Dr. Traci Hiegel is a past Turner Scholar. She graduated from the School of Medicine in 1996 and has been practicing pediatrics for five years at Cascade Pediatrics in Bellevue, Wash. Hiegel did her undergrad work at the UW, where she majored in psychology. Before she chose to go into medicine, Hiegel knew she wanted to work with kids, so pediatrics seemed a perfect fit.

"I enjoy working with children and their families and watching them grow," Hiegel said.

Hiegel said she is "constantly grateful for the Turner Society" for financing her education.

"It took the financial stress away from going to medical school," she said. "I think about the Turner Society often and I hope I can give back to it."

Dr. Chris McGilmer, who graduated in 1998, is also a past recipient of the Turner Scholarship. McGilmer works in the area of family medicine and sports medicine.

"I chose to go into family medicine because I wanted to do a little bit of everything," McGilmer said. "I wanted to care for of a large range of people and I didn't want to be limited in my scope of practice."

While completing his undergraduate work at Seattle University, McGilmer was active in sports and played college basketball. This is one of the reasons he chose to add sports medicine to his family practice. McGilmer said he has always been fascinated with the skeletal and muscular structure of the human body. This interest also contributed to his gravitating towards sports medicine.

"Given the wide breadth of knowledge required in family medicine, I now also enjoy a focal area of expertise which sports medicine provides," McGilmer said.

When he found out he was a recipient of the Turner Scholarship, McGilmer was excited and surprised and thought they may have made a mistake at first, he said.

"It was quite an honor and inspires me to give back" McGilmer said. "It helped relieve a tremendous financial burden, for which I am forever grateful." It also helped his confidence, public speaking skills, and teaching skills, he said.

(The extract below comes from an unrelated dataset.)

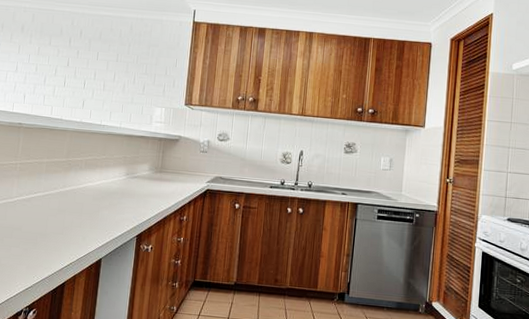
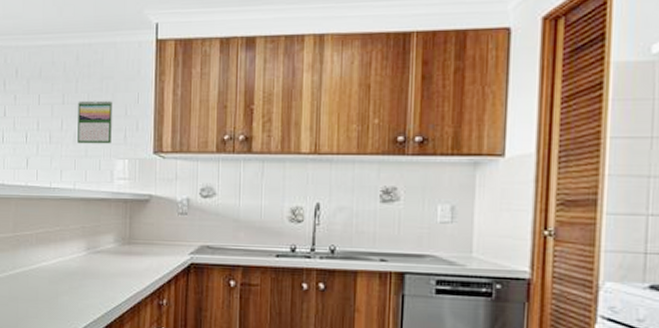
calendar: none [126,60,156,95] -> present [77,100,112,144]

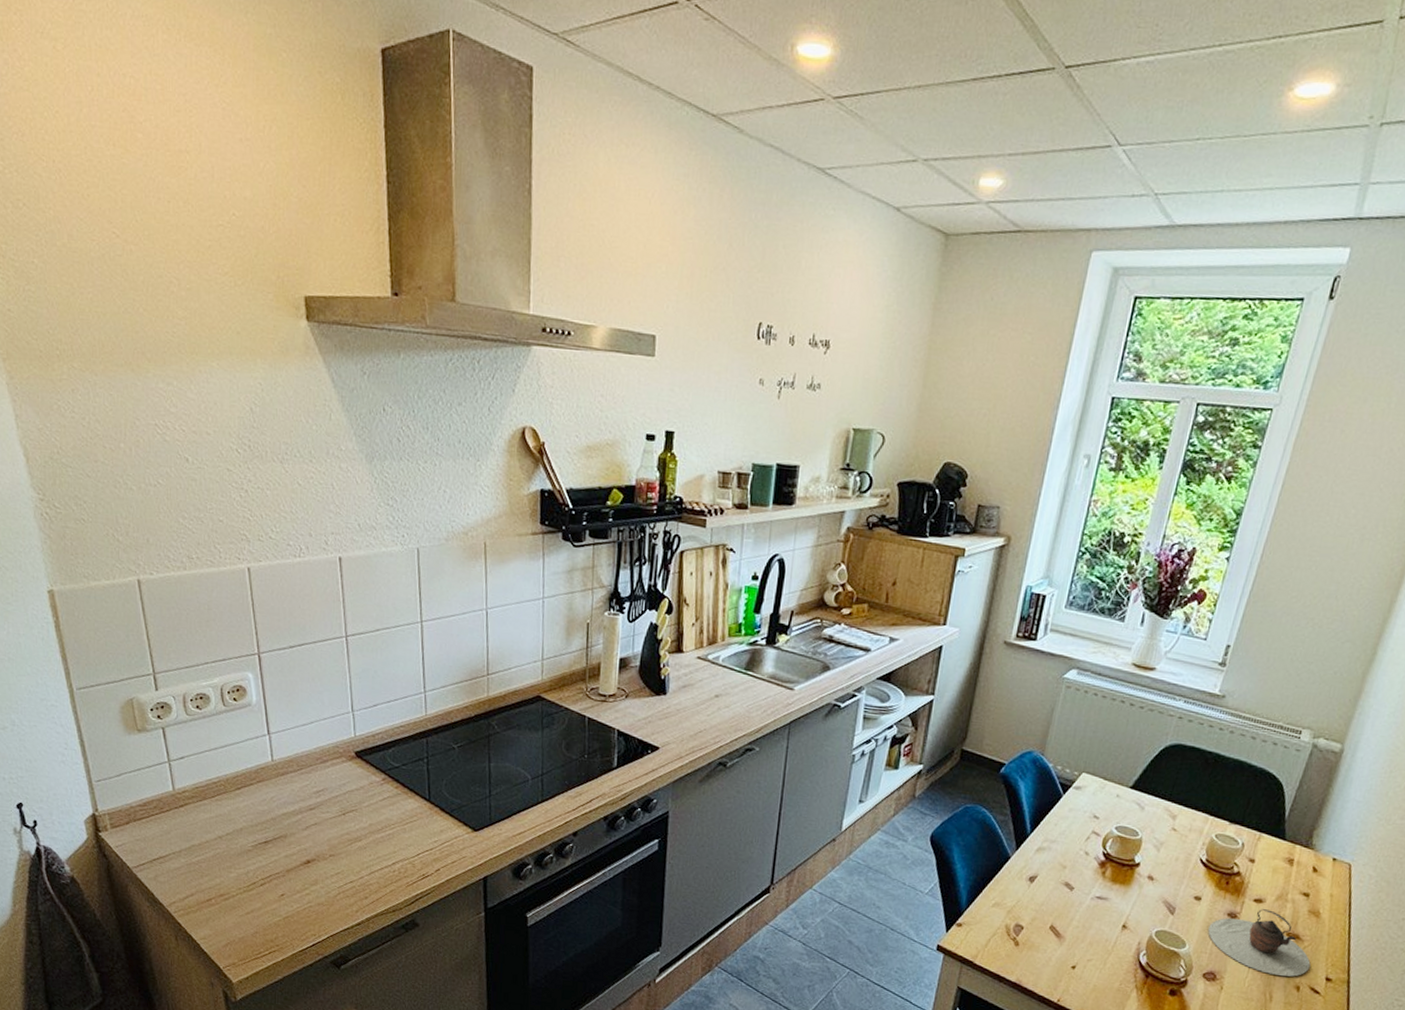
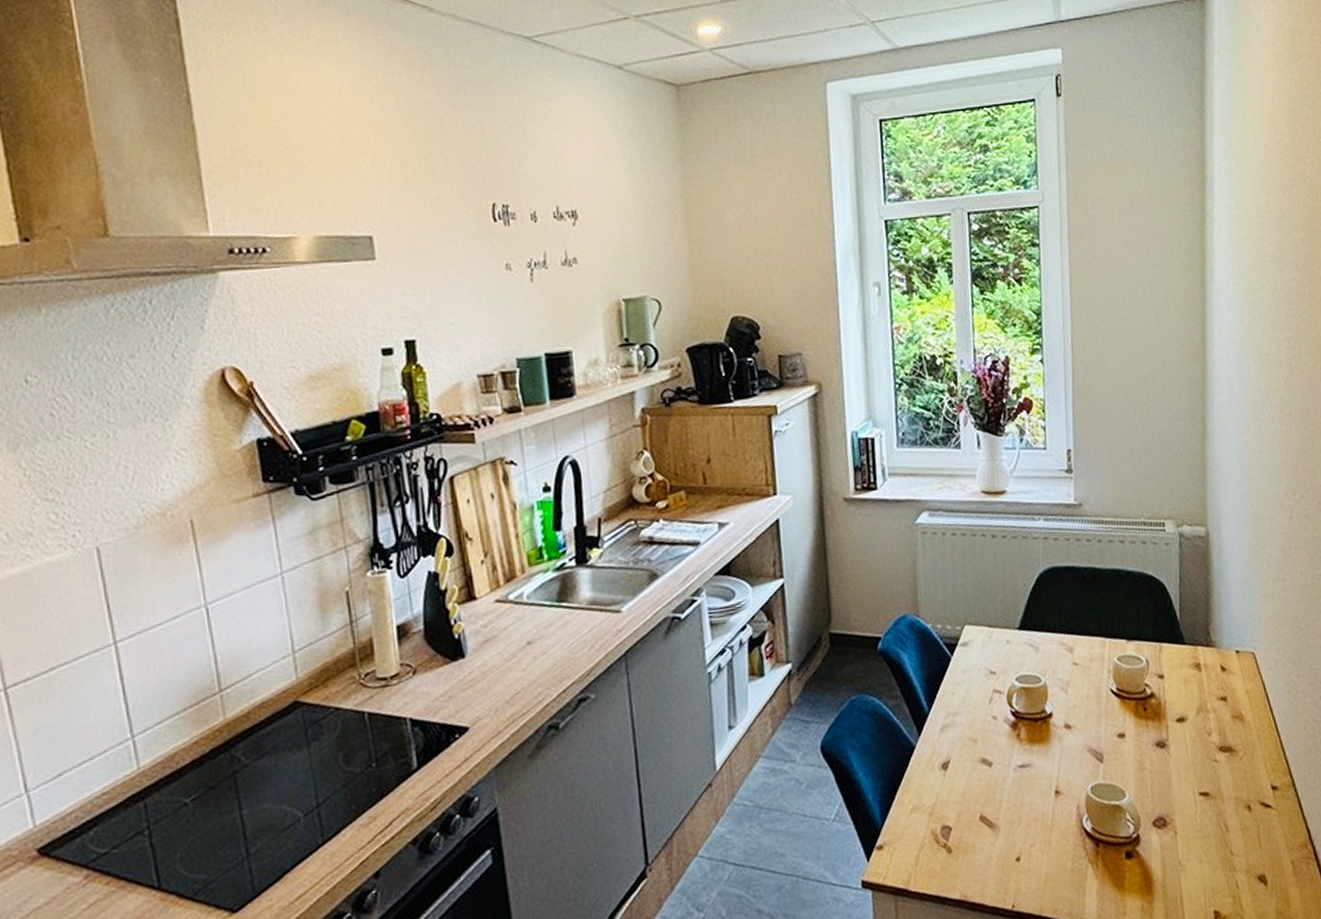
teapot: present [1208,909,1311,977] -> none [1142,726,1253,801]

For the past year and a half, McGilmer has been with Kaiser Permanente in Southern California. He works in an urgent care setting, where he sees everything from cardiac arrests to compound fractures. He is also the sports medicine doctor for his clinic.

Development note

For years, the Turner Society Fund has been synonymous with minority medical student scholarship, donor generosity, and student achievement. In the past year alone, the fund, named after Dean Edward Turner, the first dean of the UW School of Medicine, garnered more than 100 gifts from contributors, many of them long-time School of Medicine faculty members.

 

 



Pediatrician and former Turner Scholar Dr. Tracy Hiegel, in her Issaquah, Wash., office with two-week-old twins Kathryn and Anna Dennis.



Dawit Teklemichael, 31, moved to the United States from famine-ridden Ethiopia when he was 16. Now a second-year medical student, he wants to practice among the Ethiopian immigrant population and in developing nations.



Steven MacLean plans to be a doctor for underprivileged children.